I must admit I was a little skeptical about hatching my own mantids. I've bought live ladybugs before, and they all flew off to purge themselves with aphids from my neighbors' gardens. Even were my mantids to hatch as advertised, who was to say they wouldn't follow the ladybugs' path to insect happiness?
I hung the cocoon-like egg case on a rose bush and proceeded to forget about them. It wasn't until a month or so later that I noticed hundreds of soft, wingless creatures about a half-inch-long wiggling out of the egg case. They hung motionless from the silken threads until dry, then disappeared into the surrounding shrubs.
I didn't see the mantids again until one day after I was going through my normal after-work watering.

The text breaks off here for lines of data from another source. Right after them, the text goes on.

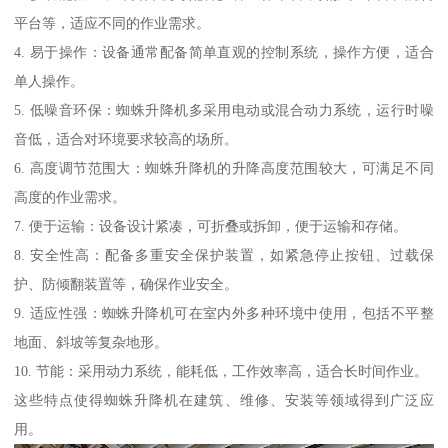
平台等，适应不同的作业需求。
4. 易于操作：设备通常配备简单直观的控制系统，操作方便，适合
单人操作。
5. 低噪音环保：蜘蛛升降机多采用电动或混合动力系统，运行时噪
音低，适合对环境要求较高的场所。
6. 高度调节范围大：蜘蛛升降机的升降高度范围较大，可满足不同
高度的作业需求。
7. 便于运输：设备设计紧凑，可折叠或拆卸，便于运输和存储。
8. 安全性高：配备多重安全保护装置，如紧急停止按钮、过载保
护、防倾翻装置等，确保作业安全。
9. 适应性强：蜘蛛升降机可在室内外多种环境中使用，包括不平整
地面、斜坡等复杂地形。
10. 节能：采用动力系统，能耗低，工作效率高，适合长时间作业。
这些特点使得蜘蛛升降机在建筑、维修、安装等领域得到广泛应
用。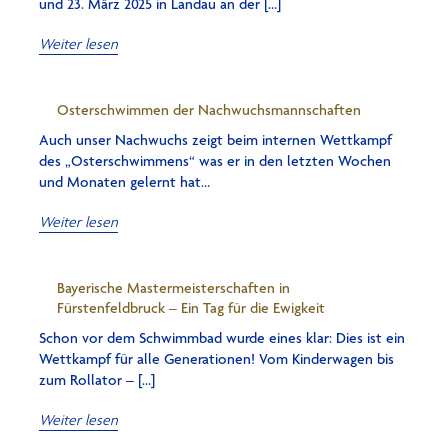
und 23. März 2025 in Landau an der […]
Weiter lesen
Osterschwimmen der Nachwuchsmannschaften
Auch unser Nachwuchs zeigt beim internen Wettkampf
des „Osterschwimmens“ was er in den letzten Wochen
und Monaten gelernt hat…
Weiter lesen
Bayerische Mastermeisterschaften in
Fürstenfeldbruck – Ein Tag für die Ewigkeit
Schon vor dem Schwimmbad wurde eines klar: Dies ist ein
Wettkampf für alle Generationen! Vom Kinderwagen bis
zum Rollator – […]
Weiter lesen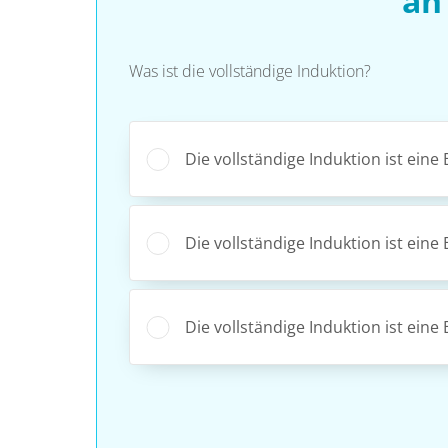
an
Was ist die vollständige Induktion?
Die vollständige Induktion ist ein
Die vollständige Induktion ist ein
Die vollständige Induktion ist ei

Upon spraying some groundcover, out hopped several green, grasshopper-like mantids. In watering the citrus, I detected a few more. Moving on to the roses, the mantids suddenly began appearing like magic -- attempting to move away from the unwelcome shower.
It was then that I realized that -- unlike the fly-away-home ladybugs -- each mantid that survived the hatching had selected his own little territory to hang out. Mickey happened to be a little larger than the others and stood out because he picked a certian wet corner of my verbena groundcover to live. That corner is always soaked due to a small leak in an underground sprinkler pipe that I've failed to repair. Maybe Mickey has a little frog in him.
Whatever the case, Mickey and his "team" -- I call them the Minnesota Mantids -- began to clean my garden of insects. Everything from aphids to houseflies, crickets and tomato hornworms became a gourmet meal. A single mantid will devour as many as 700 insects in its short lifespan, often eating insects quite a bit larger than itself.
I've never thought of myself as a masochist, but I get great pleasure in watching the mantids work. It's amazing to see Mickey, a three-inch mantid, take on a six-inch tomato hornworm. Mickey will hold his bristly prey between his forelegs and eat it like a piece of corn.